__Material for this task__:
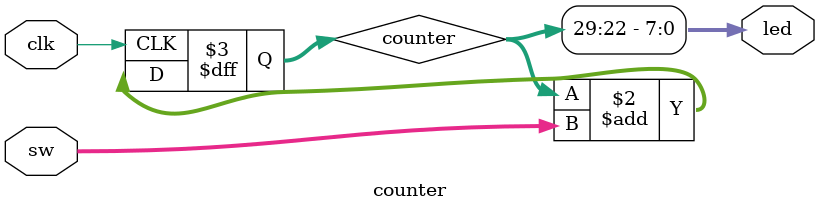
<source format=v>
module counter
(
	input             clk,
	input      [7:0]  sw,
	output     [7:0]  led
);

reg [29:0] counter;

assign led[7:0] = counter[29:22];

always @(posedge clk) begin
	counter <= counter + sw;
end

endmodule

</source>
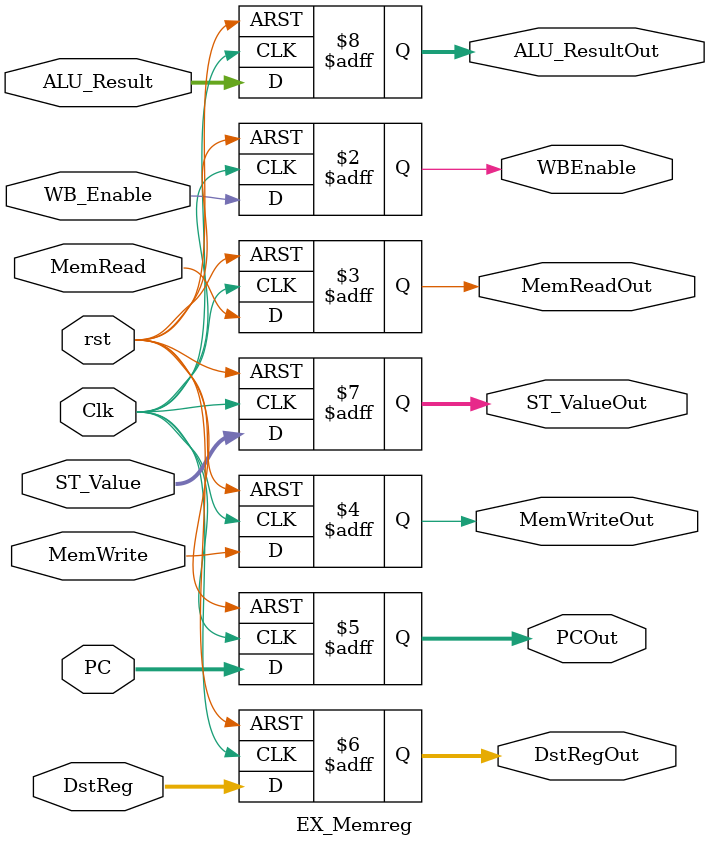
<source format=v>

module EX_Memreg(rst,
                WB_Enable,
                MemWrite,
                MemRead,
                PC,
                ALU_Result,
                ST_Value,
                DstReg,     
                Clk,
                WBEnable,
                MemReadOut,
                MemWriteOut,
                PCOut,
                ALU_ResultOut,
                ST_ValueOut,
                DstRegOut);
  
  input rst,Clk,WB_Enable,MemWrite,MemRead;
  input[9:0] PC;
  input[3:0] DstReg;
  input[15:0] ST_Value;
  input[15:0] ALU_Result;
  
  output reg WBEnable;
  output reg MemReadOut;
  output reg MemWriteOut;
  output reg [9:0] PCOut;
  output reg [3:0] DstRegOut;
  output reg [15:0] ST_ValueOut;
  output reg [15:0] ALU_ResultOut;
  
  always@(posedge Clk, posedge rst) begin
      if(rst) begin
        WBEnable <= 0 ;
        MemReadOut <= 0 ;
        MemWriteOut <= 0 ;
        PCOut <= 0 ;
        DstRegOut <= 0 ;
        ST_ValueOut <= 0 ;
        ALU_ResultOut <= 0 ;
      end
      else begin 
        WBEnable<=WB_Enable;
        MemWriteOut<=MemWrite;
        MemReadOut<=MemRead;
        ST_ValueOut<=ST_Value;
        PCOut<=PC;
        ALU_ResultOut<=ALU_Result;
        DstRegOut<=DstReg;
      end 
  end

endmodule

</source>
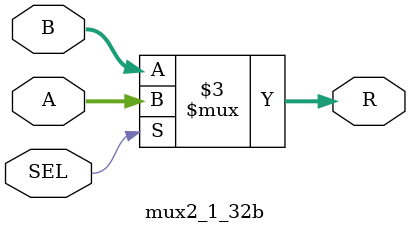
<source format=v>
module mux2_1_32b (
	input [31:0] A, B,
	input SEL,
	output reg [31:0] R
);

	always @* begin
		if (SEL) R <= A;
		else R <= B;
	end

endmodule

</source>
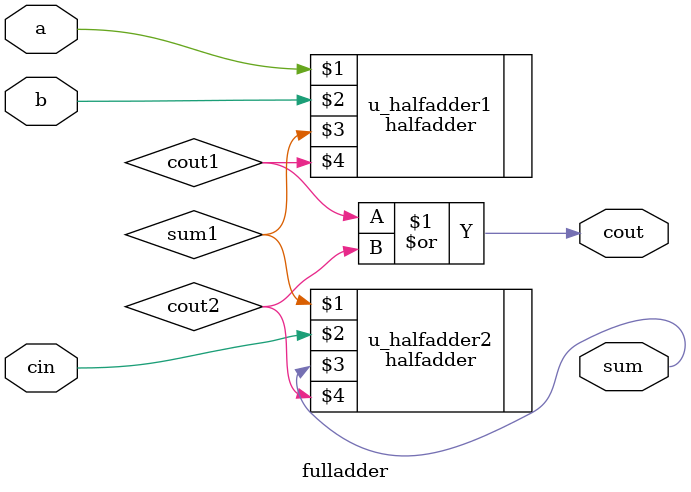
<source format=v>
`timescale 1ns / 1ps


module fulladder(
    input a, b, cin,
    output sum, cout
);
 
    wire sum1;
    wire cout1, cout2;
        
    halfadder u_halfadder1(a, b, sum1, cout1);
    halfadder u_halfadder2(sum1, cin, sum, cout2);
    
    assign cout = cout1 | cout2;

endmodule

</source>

__What needs to be done__: Copy the records exactly as they appear, excluding images.

__Solution__:
<source format=v>
module counter
(
	input             clk,
	input      [7:0]  sw,
	output     [7:0]  led
);

reg [29:0] counter;

assign led[7:0] = counter[29:22];

always @(posedge clk) begin
	counter <= counter + sw;
end

endmodule

</source>
<source format=v>

module EX_Memreg(rst,
                WB_Enable,
                MemWrite,
                MemRead,
                PC,
                ALU_Result,
                ST_Value,
                DstReg,     
                Clk,
                WBEnable,
                MemReadOut,
                MemWriteOut,
                PCOut,
                ALU_ResultOut,
                ST_ValueOut,
                DstRegOut);
  
  input rst,Clk,WB_Enable,MemWrite,MemRead;
  input[9:0] PC;
  input[3:0] DstReg;
  input[15:0] ST_Value;
  input[15:0] ALU_Result;
  
  output reg WBEnable;
  output reg MemReadOut;
  output reg MemWriteOut;
  output reg [9:0] PCOut;
  output reg [3:0] DstRegOut;
  output reg [15:0] ST_ValueOut;
  output reg [15:0] ALU_ResultOut;
  
  always@(posedge Clk, posedge rst) begin
      if(rst) begin
        WBEnable <= 0 ;
        MemReadOut <= 0 ;
        MemWriteOut <= 0 ;
        PCOut <= 0 ;
        DstRegOut <= 0 ;
        ST_ValueOut <= 0 ;
        ALU_ResultOut <= 0 ;
      end
      else begin 
        WBEnable<=WB_Enable;
        MemWriteOut<=MemWrite;
        MemReadOut<=MemRead;
        ST_ValueOut<=ST_Value;
        PCOut<=PC;
        ALU_ResultOut<=ALU_Result;
        DstRegOut<=DstReg;
      end 
  end

endmodule

</source>
<source format=v>
module mux2_1_32b (
	input [31:0] A, B,
	input SEL,
	output reg [31:0] R
);

	always @* begin
		if (SEL) R <= A;
		else R <= B;
	end

endmodule

</source>
<source format=v>
`timescale 1ns / 1ps


module fulladder(
    input a, b, cin,
    output sum, cout
);
 
    wire sum1;
    wire cout1, cout2;
        
    halfadder u_halfadder1(a, b, sum1, cout1);
    halfadder u_halfadder2(sum1, cin, sum, cout2);
    
    assign cout = cout1 | cout2;

endmodule

</source>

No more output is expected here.